All I know is, I was one of the unlucky Target shoppers. My bank called me yesterday and said there was an “unusual intrusion” into my bank account yesterday and they closed my debit card account (leaving me with no good way to pay any online bills):
Target has confirmed that encrypted debit card PIN data was stolen as part of the massive hack carried out against the retailer between late November and early December. The company previously admitted that card numbers, expiration dates, and security codes were compromised in the attack that affected 40 million customers. That data has already started appearing on the black market, which in turn has put financial institutions across the US on high alert as banks look to protect customers from fraudulent activity.
Target says it remains confident that identification numbers are “safe and secure” thanks to the Triple DES encryption it uses to protect sensitive data. “The PIN information was fully encrypted at the keypad, remained encrypted within our system, and remained encrypted when it was removed from our systems,” the company said in a statement. When you make a debit purchase at one of Target’s stores, your card information is “encrypted within Target’s systems and can only be decrypted when it is received by our external, independent payment processor,” the retailer says. “What this means is that the ‘key’ necessary to decrypt that data has never existed within Target’s system and could not have been taken during this incident.” To underline that point, Target closes its latest update on the incident by saying, “The most important thing for our guests to know is that their debit card accounts have not been compromised due to the encrypted PIN numbers being taken.”
if misery loves company, then we can commiserate: our health insurer had 2 laptops stolen from their Newark office a month ago; data for all our employees was on it. They’re giving everyone free Credit Protection service for a year.

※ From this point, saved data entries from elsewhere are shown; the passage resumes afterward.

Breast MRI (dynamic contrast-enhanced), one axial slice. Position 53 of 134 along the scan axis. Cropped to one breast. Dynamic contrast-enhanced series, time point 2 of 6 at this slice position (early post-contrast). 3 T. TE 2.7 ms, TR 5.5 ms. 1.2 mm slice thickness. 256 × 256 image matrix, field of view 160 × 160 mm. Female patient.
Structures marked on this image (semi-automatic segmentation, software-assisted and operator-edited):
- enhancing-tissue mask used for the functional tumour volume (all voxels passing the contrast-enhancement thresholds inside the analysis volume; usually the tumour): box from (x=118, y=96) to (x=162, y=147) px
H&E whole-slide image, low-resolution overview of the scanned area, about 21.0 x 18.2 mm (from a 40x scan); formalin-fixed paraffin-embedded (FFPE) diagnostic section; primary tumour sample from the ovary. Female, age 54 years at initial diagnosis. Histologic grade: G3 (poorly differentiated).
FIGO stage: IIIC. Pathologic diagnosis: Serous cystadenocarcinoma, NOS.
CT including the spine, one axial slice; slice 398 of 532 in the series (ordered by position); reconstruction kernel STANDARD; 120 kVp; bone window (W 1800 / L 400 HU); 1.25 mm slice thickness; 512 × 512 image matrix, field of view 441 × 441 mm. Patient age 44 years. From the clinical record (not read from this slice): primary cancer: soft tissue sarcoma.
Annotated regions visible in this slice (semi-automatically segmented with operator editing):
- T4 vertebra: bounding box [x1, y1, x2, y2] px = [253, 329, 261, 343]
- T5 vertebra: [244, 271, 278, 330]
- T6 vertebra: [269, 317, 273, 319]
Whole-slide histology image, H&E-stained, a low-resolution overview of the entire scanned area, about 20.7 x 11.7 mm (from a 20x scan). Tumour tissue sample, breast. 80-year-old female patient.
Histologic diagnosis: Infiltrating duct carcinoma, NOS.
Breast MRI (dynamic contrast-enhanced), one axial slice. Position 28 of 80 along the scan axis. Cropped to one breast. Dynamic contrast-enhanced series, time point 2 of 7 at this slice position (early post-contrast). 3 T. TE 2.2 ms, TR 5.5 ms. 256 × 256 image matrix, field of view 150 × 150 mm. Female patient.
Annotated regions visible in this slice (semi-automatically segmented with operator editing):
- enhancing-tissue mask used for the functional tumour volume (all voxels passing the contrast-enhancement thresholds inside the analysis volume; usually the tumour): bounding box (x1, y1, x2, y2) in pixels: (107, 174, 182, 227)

Dumb luck is all that’s kept me out of your predicament (I haven’t shopped at Target since before Thanksgiving, because no reasons) . . . this time. Earlier this summer however, I took a short trip in-state and a couple days later I got the call from the Credit Union. It seems they’d caught a 2 dollar transaction being made from somewhere in China and they’d put a halt on my debit card account. They reissued the account within 24 hours and no problems since. It’s a bitch that this happened just before the weekend, but they might be able to get it righted tomorrow morning. It appears that hacking personally identifiable information is all the rage lately. So much for the naive golden age of the internet.
Apparently, the deal with all those triply secured PINs is that they’re not that hard to guess in a brute force attack. Which is kind of like the corp saying, “Your secret is carefully concealed behind three unbreakable locks! … But the walls of the safe are made of glass. Sorry.”
The other thing is that the technology to make this kind of attack impossible has been around since 2008. Regulations have forced its implementation in Europe. Here? “Oh, gee whiz, that would be expensive.”
I have two credit cards and an ATM/Debit card. The credit cards are for emergencies – like my car breaking down. The ATM/Debit card I use all but exclusively at my bank to withdraw cash which I use to pay for anything I buy. I do like the convenience of plastic and I don’t like carrying cash all the time – robbery and loss are valid concerns. But routine, day to day transactions should almost never be conducted electronically – for several reasons. The Target incident being one. Business/government tracking being another.
Hell, I don’t even use Member Cards unless I’m actually buying something on sale. No one has any business tracking what I’m buying.
quixote – the principle you raised in your comments goes beyond PIN protection.
“Oh, gee whiz, that would be expensive.”
Consider the under-ride guard bars on big rig trucks.
http://www.usatoday.com/story/news/nation/2013/03/14/insurance-institute-warns-truck-guards-allow-crashes/1986219/
“…Most big-rig manufacturers are still building tractor-trailers with rear under-ride guards that allow cars going as slow as 35 mph to slide under the trucks in crashes, according to new research from the Insurance Institute for Highway Safety.
Under-ride guards, those metal bars hanging down from the backs of tractor-trailers, are meant to prevent horrific crashes that can shear the top off a car and behead its occupants.
Two years ago, the Insurance Institute released research showing that many of the guards were ineffective…”
The principle is the same – Spend more money voluntarily in this country for real PIN security? Heck no. Spend more money voluntarily in this country for under-ride guards? Heck no.
Yes indeedy, russ. It just about seems to be turning into the country’s motto.